“Ding-Dong, la bruja malvada está muerta.”
Canción de El mago de Oz
Hagamos hoy de cuenta que vive usted en Taxco. Así sea entre comillas, porque hace tiempo ya que lo suyo no es vida, sino supervivencia. Dicen por ahí que uno a todo se acostumbra, y puede que sea cierto cuando sólo se trata de miseria y desgracia, porque lo que es al miedo no hay quien se aclimate. Nadie que viva hoy presa del pavor puede decir que es la persona de antes.

Yo, por ejemplo, acostumbraba visitar su ciudad por el solo placer de recorrer sus calles. Más de una vez, incluso, la tomé por escala deliciosa volviendo de Acapulco, y una noche me tocó presenciar la procesión siniestra del Jueves Santo, cuyo recuerdo sigue provocándome una mezcla de morbo y repelús que me invita a volver a padecerlo. ¿Por qué no lo hago? Por la misma razón que los otros turistas han tenido para no ir más a Taxco de Alarcón. Da pavor poner pie en el pueblo sin ley que, con perdón, se ha vuelto su ciudad.

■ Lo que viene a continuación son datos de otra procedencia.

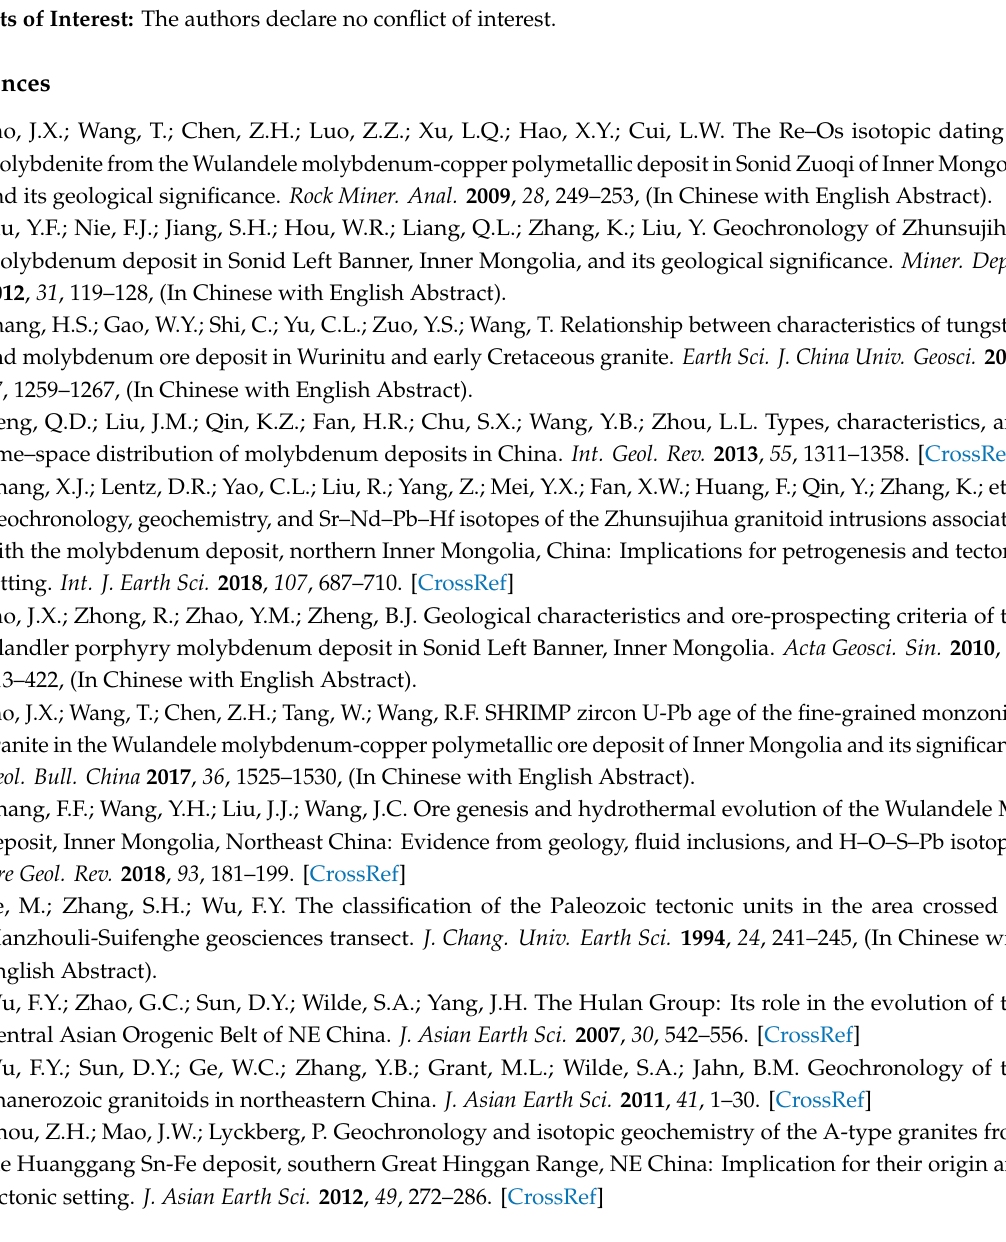
Table S1: Re-Os data for molybdenite samples from the Wulandele Mo deposit; Table S2: Major element contents and relative parameters of the MG from the Wulandele Mo deposit; Table S3: Trace element contents and relative parameters of the MG from the Wulandele Mo deposit; Table S4: Sr-Nd-Pb isotopic compositions of the MG from the Wulandele Mo deposit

Seguramente usted conoce esas historias donde los bandoleros tiranizan al pueblo y el sheriff, por su parte, es cómplice o cobarde. Se entiende así que cuando los bandidos van a dar a la horca, el pueblo entero salga a festejarlo. Llevaban muchos años sometidos al yugo criminal; es hora de mirar a esos ojetes balancearse en el aire, con la clase de gozo que delata una larga podredumbre secreta.

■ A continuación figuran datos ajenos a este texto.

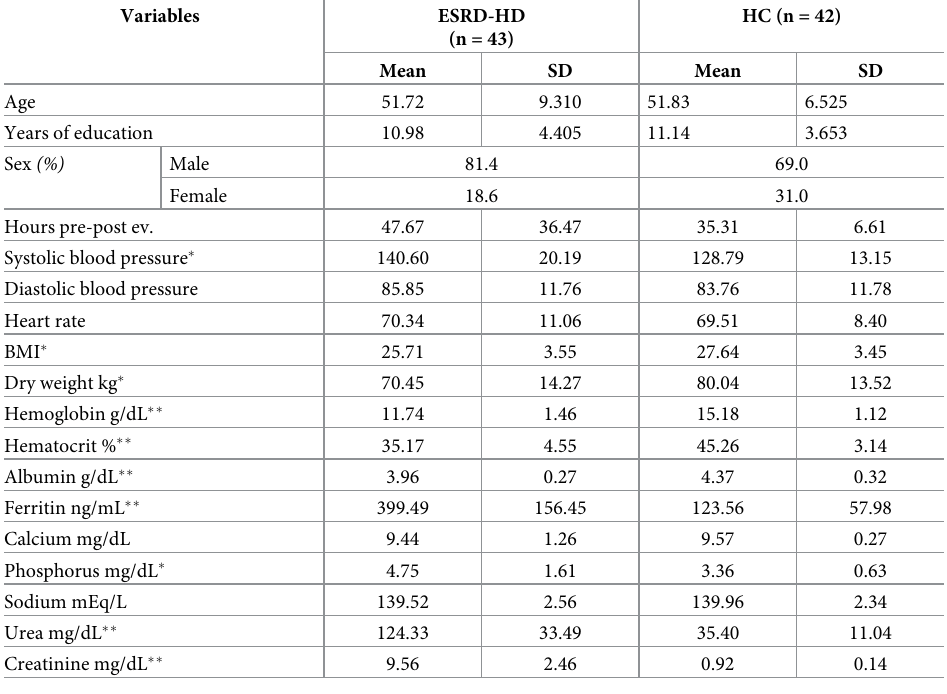
Table 1. Sociodemographic, biochemical, blood pressure and body composition data as a function of group.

Vive uno con el alma putrefacta cuando se ve a merced de un poder tan abyecto como indisputable. Gente que chantajea, trafica, roba, cobra impuestos, secuestra y asesina en la más absoluta impunidad. Tipos cuya presencia hace palidecer a los policías, varios entre los cuales trabajan para ellos, y que muy a menudo se confunden con miembros de una burocracia que en todos los niveles se cruza de brazos, o se encoge de hombros, o de plano se frota las palmas ante el imperio de los saqueadores. ¿A quién de estos señores –muy amigos del pueblo, según su propaganda– acudiría usted, si cualquier día de estos le secuestraran a uno de sus hijos? No me diga que no le entusiasma la idea de ver al menos a un representante del hampa o la indolencia burocrática escarmentado a golpes por una turba cansada de abusos. Yo mismo, le confieso, experimento cierta satisfacción cuando miro sufrir a quienes considero hijos de puta. Un placer cobardón, hay que aceptarlo, pero ni usted ni yo somos James Bond.

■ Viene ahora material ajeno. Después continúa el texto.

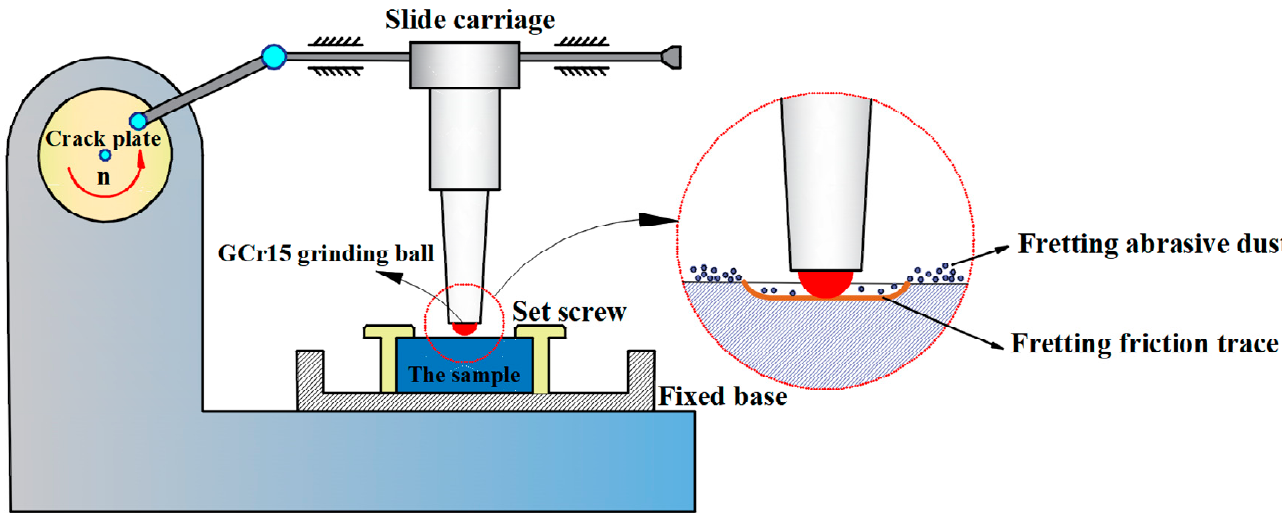
Figure 2. Schematic diagram of the friction and wear experiment.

Últimamente traigo, yo también, la cabeza incendiada por las escenas del reciente linchamiento, amén de la aflicción por la niña de ocho años –Camila– secuestrada y asesinada el día anterior. Habrá quien exagere comparando una y otra atrocidad, cuyas motivaciones no sólo son distintas sino opuestas; lo cierto es que resultan piezas complementarias del horror al que usted sobrevive. El miedo engendra odio, y el odio se acumula. De esa ecuación infecta nacen los linchamientos.
Entre tantas escenas lacerantes, no consigo olvidar a esa mujer que patea con rabia incontenible a la secuestradora ensangrentada, mientras le advierte a gritos que no permitirá que se meta con sus hijas y hermanas. ¿A quién le habla, por cierto? ¿Tan sólo a una asesina o al hampa en general? ¿No pensará asimismo en las autoridades en teoría responsables? ¿No será que los policías presentes son dóciles ante la multitud porque se temen carne de patíbulo? ¿Qué otra oportunidad tendrá este malestar en todos fermentado para cobrarse las afrentas impunes, los silencios impuestos, las noches de zozobra, el cinismo oficial?
Y si los linchadores, en su furor estólido, pecan ya de cobardes y asesinos, ¿qué dice usted de las autoridades a las que nadie acude porque de nada sirven? ¿Quién sino ellos ha dejado ciudad y pobladores en manos del imperio criminal? ¿Quién más tiene la obligación de hacer valer la ley? “¿Cuál ley?”, me dirá usted, no sé si por sarcasmo o desmemoria. ¿Será que todavía consigue recordar aquella sensación, hoy por hoy impensable, de simplemente respirar sin miedo?